Show, in full, each line of the data that contains "lane".

Top of Exercise data

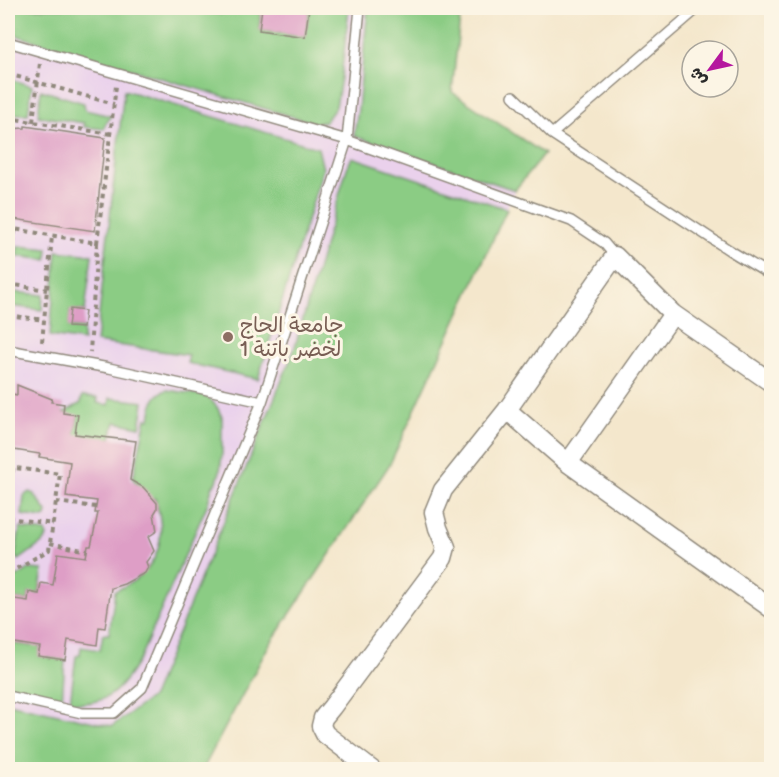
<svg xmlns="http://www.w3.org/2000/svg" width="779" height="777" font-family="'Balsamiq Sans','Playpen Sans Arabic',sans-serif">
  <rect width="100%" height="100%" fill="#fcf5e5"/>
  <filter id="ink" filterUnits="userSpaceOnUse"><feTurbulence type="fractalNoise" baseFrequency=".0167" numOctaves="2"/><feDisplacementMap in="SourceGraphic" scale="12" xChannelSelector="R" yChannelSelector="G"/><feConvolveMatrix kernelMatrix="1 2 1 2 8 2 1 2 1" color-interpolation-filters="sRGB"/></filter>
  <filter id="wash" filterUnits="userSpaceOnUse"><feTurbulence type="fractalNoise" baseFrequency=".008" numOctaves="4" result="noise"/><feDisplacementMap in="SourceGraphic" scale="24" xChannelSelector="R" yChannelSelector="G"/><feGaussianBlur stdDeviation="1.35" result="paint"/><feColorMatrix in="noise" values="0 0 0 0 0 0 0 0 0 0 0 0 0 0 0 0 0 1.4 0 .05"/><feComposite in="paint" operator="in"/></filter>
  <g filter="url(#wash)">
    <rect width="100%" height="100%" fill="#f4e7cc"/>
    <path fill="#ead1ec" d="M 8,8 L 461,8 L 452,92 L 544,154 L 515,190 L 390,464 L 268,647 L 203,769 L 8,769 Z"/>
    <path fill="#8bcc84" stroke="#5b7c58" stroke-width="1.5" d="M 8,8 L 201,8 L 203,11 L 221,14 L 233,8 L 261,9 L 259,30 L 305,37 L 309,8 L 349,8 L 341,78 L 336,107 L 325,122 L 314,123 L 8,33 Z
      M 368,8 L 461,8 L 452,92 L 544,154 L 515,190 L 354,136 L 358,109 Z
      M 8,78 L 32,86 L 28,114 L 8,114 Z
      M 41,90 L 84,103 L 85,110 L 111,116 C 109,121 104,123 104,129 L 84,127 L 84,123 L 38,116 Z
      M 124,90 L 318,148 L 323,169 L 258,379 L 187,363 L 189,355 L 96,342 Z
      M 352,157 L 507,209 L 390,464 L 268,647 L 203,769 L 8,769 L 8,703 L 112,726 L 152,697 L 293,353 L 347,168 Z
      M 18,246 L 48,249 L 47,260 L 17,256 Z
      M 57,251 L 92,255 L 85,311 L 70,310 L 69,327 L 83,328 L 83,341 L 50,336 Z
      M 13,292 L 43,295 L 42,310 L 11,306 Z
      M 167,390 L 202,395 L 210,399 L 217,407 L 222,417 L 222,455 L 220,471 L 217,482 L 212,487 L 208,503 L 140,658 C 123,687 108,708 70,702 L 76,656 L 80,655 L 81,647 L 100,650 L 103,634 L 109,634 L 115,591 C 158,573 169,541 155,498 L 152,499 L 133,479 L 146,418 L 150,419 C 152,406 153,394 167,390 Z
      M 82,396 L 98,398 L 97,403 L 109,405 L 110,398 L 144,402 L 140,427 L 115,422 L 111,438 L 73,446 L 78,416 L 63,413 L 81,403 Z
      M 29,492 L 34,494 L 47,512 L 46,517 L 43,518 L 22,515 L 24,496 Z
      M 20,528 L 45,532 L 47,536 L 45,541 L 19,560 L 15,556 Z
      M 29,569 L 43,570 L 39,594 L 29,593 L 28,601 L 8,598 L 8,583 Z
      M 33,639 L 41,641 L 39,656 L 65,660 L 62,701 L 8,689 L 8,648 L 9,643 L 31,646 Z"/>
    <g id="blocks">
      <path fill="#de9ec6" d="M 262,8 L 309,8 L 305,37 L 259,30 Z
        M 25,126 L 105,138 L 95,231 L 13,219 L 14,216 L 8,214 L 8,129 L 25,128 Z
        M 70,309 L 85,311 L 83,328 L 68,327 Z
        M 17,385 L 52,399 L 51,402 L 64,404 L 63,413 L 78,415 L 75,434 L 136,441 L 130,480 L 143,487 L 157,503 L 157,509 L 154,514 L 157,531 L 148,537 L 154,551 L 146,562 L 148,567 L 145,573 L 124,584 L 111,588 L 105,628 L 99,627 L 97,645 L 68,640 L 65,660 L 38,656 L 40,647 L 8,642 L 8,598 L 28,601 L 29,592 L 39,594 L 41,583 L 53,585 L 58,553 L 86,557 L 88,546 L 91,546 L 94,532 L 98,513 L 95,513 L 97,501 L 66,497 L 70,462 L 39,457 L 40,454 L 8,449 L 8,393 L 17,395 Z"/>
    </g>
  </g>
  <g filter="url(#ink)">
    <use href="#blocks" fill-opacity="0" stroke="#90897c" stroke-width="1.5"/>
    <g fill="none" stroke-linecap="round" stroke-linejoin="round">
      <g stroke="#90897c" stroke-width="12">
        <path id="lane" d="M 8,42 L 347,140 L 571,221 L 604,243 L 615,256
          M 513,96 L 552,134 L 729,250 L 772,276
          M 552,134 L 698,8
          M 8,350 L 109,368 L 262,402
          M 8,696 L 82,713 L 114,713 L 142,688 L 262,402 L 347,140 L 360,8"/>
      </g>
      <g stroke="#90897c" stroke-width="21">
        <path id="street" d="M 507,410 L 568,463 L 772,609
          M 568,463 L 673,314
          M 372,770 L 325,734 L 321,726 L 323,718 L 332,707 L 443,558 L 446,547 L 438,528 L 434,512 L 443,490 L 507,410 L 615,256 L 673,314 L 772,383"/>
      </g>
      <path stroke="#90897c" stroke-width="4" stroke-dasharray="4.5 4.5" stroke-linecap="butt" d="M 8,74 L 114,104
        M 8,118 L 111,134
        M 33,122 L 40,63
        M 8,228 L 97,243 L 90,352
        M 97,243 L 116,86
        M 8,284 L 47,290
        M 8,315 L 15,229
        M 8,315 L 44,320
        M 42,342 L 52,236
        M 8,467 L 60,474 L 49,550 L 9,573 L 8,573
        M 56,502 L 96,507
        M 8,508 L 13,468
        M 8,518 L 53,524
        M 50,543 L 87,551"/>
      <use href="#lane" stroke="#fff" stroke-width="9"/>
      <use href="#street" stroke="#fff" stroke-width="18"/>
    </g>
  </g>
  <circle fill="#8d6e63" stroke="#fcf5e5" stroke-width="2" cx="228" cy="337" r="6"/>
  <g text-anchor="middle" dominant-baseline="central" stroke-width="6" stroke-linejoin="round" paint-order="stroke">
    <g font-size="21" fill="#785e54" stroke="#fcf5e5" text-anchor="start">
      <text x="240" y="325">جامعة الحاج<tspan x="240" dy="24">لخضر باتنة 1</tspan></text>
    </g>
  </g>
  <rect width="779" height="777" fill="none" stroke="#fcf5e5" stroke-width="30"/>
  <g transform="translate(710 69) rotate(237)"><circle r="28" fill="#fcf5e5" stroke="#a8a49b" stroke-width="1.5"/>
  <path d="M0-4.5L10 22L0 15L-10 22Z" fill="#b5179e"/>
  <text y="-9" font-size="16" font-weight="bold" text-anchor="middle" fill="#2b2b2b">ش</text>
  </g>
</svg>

Bottom of Exercise data

§ Exercise solution:
        <path id="lane" d="M 8,42 L 347,140 L 571,221 L 604,243 L 615,256
      <use href="#lane" stroke="#fff" stroke-width="9"/>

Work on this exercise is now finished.